■ Exercise goal
In your copy of the data, include no pictures and alter nothing else.

■ Task data

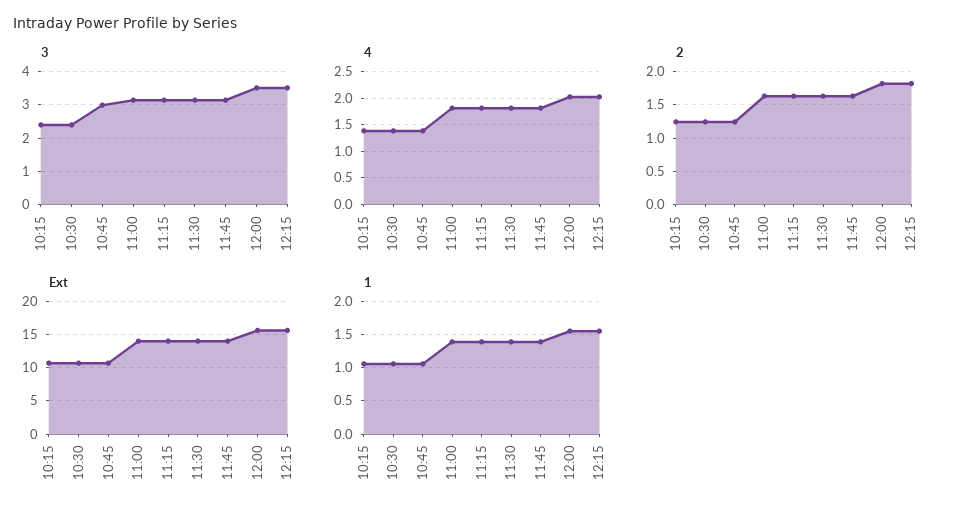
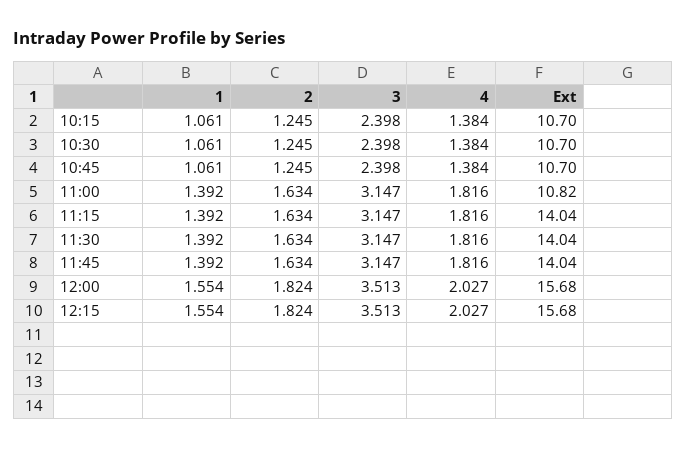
3, 10:45: 3 -> 2.398
Ext, 11:00: 14 -> 10.82

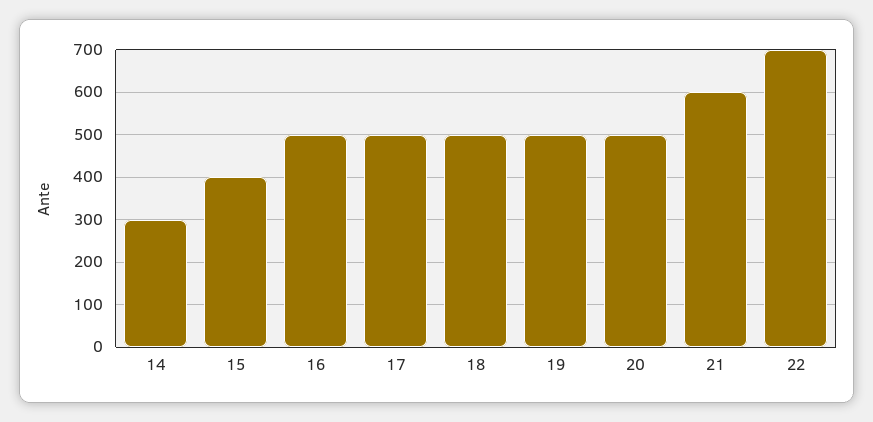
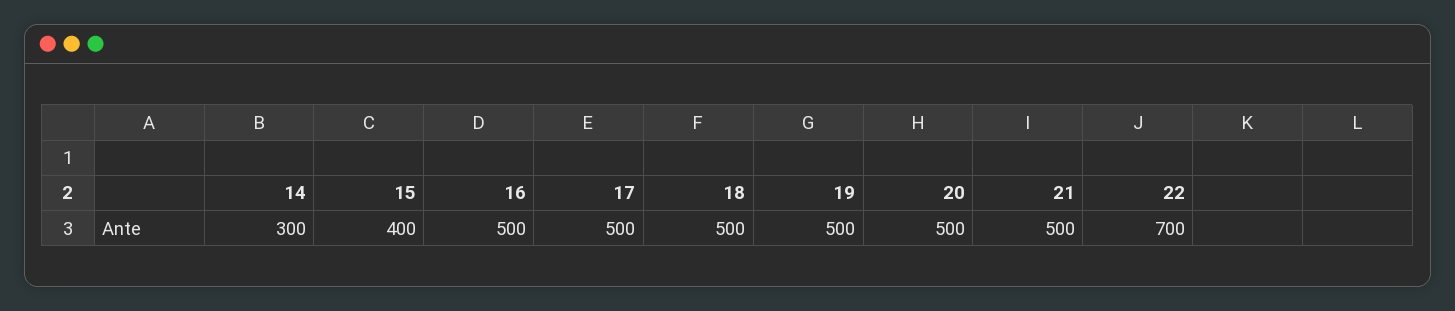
21: 600 -> 500

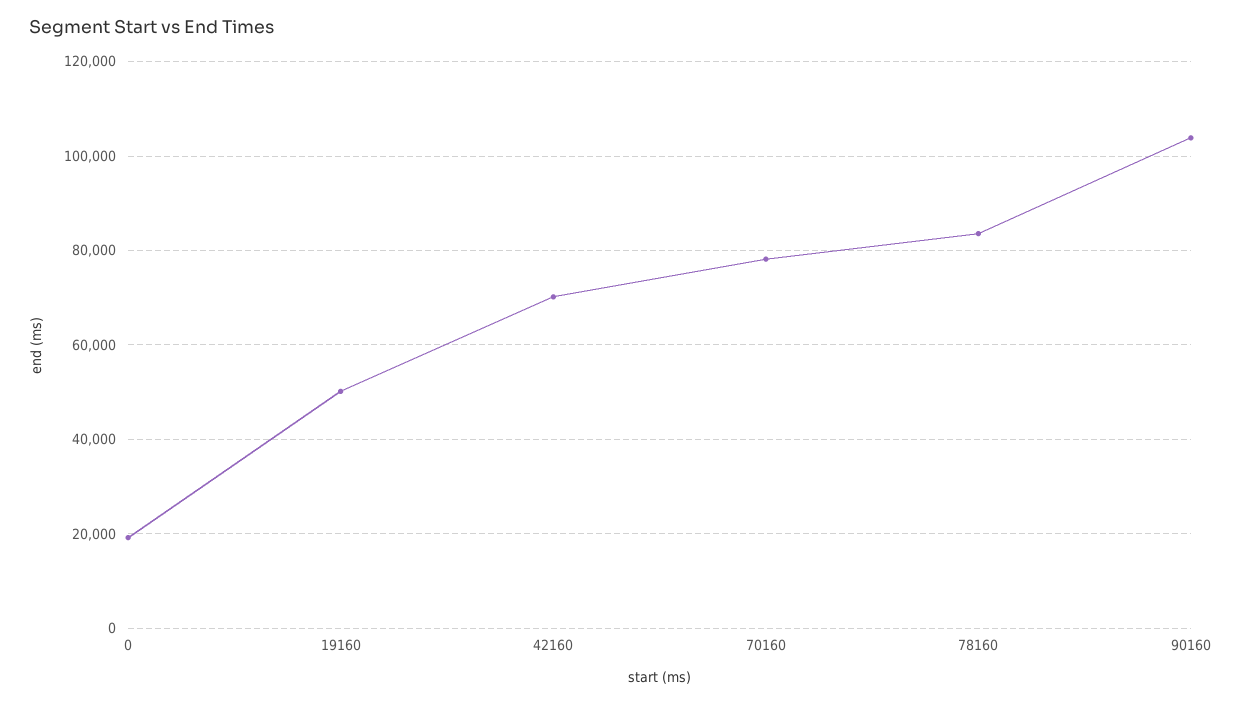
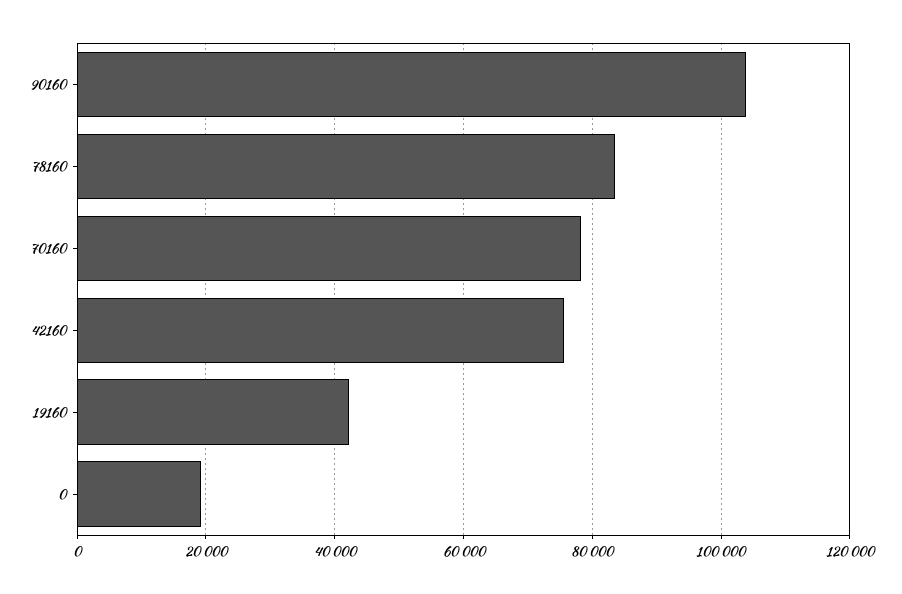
19160: 50000 -> 42000
42160: 70000 -> 76000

■ Solution below
3, 10:45: 3 -> 2.398
Ext, 11:00: 14 -> 10.82

21: 600 -> 500

19160: 50000 -> 42000
42160: 70000 -> 76000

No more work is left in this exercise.